Eggshell Mosaic Art Project:
Located outside of the VCC office on the library’s second floor is a portrait of Alexander Pushkin that is meant to be a community creation. Beside the portrait are trays with eggshells to be applied to the portrait. The shells are to represent the fragility of all our lives and the thousand of pieces that come together from our experiences to make us who we are—complete and whole. Pushkin was a person of multiple cultural heritages combining in their entirety to form a celebrated, complex, colorful literary artist, lyricist, poet, musician, artist, partisan, and lover. Each of us touches the life of another. Even in the smallest way, we can decide to add something unique to magnify that other person. Come visit the VCC as we celebrate the life of Alexander Pushkin and participate in this unique community experience by adding some eggshells to the portrait.
Alexander Pushkin is considered by many to be Russia’s national poet. His contribution to Russian literature is said to be immense. His style moved from the conventional romanticism of the day, where he wrote a great deal about love, friendship, and the good life, to an accessible realism typified in the novel length and somewhat biographical poem, “Eugene Onegin.” His humorous, irreverent writing has a ‘naturalness of expression.’ Another popular novel-length poem is his political novel, Boris Godunov.

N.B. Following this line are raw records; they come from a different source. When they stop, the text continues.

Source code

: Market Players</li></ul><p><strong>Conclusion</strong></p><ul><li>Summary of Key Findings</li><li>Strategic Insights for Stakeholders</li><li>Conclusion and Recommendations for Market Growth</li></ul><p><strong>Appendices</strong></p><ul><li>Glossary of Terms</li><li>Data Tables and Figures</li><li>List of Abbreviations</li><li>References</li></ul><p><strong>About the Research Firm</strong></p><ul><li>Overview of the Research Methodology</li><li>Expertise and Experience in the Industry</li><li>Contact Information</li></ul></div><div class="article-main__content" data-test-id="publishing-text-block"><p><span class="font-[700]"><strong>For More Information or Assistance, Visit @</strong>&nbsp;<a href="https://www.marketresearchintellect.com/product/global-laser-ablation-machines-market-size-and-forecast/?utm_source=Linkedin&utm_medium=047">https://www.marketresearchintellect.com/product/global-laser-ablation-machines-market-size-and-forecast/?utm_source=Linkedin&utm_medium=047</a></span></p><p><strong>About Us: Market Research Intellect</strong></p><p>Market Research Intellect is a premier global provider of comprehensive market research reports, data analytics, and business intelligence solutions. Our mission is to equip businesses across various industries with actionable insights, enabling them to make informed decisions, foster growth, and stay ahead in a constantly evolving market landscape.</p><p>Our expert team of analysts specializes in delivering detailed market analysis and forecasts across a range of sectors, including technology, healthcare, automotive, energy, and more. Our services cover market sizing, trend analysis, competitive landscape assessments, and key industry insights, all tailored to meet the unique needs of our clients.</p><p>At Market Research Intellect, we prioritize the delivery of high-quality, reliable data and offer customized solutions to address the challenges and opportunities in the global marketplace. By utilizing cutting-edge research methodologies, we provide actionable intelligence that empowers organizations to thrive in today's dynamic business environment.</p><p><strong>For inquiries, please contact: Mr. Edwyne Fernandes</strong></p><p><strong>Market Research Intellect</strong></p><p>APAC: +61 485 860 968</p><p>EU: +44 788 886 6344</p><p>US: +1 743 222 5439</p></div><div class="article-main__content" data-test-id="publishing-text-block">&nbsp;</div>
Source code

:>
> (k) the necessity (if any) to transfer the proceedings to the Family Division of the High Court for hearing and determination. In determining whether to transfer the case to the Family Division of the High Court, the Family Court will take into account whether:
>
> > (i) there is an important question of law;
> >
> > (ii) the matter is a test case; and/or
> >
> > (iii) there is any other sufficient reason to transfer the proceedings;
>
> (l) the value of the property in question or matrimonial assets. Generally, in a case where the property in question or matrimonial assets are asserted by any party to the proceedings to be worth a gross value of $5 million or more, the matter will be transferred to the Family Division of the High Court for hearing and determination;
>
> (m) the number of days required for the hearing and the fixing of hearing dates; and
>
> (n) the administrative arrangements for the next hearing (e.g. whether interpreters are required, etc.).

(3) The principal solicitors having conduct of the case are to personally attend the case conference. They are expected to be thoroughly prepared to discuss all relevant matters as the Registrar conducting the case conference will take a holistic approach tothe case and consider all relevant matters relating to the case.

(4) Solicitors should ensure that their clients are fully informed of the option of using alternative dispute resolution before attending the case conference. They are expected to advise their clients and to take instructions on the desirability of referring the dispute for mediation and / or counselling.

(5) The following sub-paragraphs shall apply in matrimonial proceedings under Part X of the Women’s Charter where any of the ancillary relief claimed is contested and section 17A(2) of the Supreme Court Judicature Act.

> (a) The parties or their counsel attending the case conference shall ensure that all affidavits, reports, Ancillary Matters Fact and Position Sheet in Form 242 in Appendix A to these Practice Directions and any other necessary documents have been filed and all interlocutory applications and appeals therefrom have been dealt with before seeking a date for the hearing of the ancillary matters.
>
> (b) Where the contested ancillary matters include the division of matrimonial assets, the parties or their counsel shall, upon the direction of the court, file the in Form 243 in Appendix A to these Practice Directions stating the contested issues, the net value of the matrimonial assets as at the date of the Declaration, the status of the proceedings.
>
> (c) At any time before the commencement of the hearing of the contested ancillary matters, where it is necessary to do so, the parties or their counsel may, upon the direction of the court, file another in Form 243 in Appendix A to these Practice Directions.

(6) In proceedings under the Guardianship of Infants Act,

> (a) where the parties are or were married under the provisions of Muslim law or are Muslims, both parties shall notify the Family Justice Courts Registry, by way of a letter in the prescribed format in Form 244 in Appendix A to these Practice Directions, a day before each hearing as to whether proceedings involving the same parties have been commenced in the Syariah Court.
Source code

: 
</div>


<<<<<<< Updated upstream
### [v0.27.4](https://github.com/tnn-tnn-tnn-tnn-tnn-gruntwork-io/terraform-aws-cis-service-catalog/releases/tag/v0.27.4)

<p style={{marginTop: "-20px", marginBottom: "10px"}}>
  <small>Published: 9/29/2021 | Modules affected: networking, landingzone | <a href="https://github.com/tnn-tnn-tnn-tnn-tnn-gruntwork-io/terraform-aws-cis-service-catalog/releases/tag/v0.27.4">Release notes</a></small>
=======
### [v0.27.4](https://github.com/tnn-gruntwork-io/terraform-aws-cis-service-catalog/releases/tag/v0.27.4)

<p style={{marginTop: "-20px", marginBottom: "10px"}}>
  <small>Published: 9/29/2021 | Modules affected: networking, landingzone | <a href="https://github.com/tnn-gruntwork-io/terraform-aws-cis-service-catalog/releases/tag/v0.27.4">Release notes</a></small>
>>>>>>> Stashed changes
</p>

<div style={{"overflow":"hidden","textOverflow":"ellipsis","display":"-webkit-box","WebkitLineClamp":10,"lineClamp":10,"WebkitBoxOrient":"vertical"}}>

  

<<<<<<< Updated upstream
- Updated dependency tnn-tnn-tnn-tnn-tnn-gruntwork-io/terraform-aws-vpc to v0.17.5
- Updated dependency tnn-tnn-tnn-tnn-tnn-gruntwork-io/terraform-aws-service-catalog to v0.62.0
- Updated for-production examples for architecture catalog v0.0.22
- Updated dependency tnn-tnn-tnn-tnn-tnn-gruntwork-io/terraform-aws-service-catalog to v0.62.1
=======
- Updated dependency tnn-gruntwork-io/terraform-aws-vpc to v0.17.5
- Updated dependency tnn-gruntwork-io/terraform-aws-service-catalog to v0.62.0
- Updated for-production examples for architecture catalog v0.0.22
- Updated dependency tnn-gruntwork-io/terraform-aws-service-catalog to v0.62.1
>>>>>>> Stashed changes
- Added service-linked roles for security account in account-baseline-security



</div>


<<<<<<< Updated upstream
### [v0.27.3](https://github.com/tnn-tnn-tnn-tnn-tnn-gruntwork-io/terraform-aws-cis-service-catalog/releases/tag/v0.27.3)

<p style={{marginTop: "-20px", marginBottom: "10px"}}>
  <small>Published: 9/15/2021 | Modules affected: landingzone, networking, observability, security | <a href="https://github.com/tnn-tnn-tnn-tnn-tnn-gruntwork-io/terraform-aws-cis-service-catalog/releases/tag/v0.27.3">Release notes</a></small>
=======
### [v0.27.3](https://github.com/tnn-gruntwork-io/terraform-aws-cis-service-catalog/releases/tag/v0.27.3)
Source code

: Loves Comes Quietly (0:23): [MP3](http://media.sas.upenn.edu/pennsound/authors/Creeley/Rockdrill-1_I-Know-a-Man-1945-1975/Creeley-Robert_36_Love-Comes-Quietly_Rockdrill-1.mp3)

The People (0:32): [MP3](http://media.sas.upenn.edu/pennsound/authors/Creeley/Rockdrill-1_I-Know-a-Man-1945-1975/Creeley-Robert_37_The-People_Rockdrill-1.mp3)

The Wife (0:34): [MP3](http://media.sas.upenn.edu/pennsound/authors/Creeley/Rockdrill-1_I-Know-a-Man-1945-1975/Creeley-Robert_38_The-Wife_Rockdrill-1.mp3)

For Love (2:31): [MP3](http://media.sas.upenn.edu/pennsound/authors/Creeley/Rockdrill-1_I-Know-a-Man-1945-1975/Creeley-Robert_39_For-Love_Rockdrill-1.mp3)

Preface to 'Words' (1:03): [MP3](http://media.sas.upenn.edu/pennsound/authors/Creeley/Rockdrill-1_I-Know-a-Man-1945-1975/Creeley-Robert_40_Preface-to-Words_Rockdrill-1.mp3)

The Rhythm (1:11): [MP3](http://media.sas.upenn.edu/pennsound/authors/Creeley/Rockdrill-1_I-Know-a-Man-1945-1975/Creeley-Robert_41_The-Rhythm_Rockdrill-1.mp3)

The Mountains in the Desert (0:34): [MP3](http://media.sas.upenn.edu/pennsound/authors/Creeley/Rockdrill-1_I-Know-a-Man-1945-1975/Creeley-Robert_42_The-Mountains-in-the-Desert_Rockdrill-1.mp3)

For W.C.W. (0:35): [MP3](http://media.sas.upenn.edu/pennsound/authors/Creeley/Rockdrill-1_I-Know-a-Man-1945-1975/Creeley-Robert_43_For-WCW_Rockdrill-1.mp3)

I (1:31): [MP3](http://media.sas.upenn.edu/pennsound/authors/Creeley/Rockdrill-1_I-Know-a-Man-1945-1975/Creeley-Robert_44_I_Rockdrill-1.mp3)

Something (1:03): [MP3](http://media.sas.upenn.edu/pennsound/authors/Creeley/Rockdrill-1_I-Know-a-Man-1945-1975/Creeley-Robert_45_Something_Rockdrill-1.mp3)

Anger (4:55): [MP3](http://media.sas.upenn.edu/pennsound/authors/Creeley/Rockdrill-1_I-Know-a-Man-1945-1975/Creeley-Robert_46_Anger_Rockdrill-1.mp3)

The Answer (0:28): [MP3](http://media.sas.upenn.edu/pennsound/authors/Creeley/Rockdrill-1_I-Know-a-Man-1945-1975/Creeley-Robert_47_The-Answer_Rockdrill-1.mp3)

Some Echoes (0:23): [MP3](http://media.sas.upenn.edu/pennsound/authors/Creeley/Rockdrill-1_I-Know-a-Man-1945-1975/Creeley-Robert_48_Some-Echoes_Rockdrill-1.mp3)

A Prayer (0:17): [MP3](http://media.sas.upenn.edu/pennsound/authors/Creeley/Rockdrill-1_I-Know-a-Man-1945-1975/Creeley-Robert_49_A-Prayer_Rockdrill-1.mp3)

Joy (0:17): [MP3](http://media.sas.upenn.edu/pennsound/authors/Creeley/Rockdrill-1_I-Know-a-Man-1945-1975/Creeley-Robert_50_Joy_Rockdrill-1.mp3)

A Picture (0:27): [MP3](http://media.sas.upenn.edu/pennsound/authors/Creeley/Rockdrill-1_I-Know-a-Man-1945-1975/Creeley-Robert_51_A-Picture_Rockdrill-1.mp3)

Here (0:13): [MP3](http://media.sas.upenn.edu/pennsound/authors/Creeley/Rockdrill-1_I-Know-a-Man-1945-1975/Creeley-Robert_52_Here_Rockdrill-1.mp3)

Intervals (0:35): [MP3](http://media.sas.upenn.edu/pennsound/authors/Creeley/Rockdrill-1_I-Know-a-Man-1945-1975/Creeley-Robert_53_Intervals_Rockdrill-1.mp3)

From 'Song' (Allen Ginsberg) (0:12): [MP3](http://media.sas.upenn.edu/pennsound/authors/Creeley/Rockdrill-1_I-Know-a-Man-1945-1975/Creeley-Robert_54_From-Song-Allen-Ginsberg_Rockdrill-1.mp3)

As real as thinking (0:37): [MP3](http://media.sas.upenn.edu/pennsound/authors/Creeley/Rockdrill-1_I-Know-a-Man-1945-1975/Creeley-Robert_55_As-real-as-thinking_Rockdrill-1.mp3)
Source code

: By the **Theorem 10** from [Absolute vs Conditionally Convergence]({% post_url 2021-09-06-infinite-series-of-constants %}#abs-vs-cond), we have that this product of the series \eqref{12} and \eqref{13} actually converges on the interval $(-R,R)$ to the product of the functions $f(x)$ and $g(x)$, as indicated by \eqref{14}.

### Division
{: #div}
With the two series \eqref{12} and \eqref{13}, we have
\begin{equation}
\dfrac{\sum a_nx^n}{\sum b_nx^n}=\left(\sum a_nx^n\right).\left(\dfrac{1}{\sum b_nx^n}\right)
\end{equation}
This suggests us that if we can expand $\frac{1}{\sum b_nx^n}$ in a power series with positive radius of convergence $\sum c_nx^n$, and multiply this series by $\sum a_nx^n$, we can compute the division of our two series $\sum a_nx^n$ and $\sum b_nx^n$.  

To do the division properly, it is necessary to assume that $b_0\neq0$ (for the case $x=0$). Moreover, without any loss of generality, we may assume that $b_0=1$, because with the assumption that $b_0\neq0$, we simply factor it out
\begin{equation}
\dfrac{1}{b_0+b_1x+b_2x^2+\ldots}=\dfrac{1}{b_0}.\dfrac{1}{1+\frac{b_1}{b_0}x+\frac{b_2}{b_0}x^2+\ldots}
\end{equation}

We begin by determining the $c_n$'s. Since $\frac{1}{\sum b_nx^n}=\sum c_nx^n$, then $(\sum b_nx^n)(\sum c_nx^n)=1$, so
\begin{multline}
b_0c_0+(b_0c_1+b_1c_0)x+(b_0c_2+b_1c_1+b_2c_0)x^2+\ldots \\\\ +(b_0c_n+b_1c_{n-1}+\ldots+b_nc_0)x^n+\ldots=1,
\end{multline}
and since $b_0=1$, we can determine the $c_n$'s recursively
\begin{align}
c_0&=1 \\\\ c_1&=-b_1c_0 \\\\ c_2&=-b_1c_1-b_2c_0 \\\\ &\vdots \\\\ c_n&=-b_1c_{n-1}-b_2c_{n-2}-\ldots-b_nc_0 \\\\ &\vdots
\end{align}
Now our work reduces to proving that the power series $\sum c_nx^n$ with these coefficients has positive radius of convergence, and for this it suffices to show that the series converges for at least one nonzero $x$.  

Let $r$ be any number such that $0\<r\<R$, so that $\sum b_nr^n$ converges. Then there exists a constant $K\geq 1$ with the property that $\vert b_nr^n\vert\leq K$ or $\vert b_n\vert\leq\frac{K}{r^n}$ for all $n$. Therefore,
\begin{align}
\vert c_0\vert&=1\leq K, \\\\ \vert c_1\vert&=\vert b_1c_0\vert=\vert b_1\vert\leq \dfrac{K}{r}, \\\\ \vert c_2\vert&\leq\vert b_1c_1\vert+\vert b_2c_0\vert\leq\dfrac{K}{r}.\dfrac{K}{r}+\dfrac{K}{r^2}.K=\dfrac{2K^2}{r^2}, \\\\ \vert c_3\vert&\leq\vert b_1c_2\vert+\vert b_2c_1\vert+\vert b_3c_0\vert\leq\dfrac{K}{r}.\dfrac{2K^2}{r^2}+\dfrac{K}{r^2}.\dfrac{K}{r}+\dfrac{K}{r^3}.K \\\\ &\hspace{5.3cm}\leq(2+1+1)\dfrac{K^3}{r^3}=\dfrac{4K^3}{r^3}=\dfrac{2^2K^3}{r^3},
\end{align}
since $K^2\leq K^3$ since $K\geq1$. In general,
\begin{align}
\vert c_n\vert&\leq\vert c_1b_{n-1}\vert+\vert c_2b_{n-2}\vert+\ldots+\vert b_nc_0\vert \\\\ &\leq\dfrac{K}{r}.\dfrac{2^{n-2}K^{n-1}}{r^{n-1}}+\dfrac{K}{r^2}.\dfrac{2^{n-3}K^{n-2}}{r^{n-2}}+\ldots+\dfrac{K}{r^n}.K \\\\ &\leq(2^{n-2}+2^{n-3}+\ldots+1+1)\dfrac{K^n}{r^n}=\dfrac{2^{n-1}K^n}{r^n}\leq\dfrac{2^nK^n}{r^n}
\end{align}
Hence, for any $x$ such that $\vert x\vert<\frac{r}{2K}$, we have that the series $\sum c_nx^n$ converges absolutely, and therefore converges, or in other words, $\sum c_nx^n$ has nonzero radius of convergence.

Pushkin was born during the time of Napoleon Bonaparte’s invasions of Egypt and George Washington’s death. Russia established peace with England and France, and there was an industrial revolution in the west. He was the son of Sergei Lvovich Pushkin, an aristocrat in a position as an officer of the Imperial Guard, and his mother was the granddaughter of Peter the Great’s ‘favorite Negro,’ the Moor, Ibrahim Hannibal/ Abraham Petrovich, the ‘Negro of Abyssinia (i.e., Eritrea),’ Nadejda/Nadezhda Ossipovan Hannibal.
He grew up during the west’s educational reforms and Russia’s deteriorating social structure, and when the Zulu military was reinvented under Tshaka Zulu. He lived at the end of the revolutionary period and the Golden Age of Enlightenment—the period of a politically restrictive serfdom, economically chaotic, morally open, and socially pretentious and frivolous Romanticism. The period of the Russian nobles and Serfdom was nearly as descriptive as the same period in the U. S. with the landed gentry and slavery.
Pushkin spent a number of years in exile because of his political beliefs. He died at an early age in a classic duel.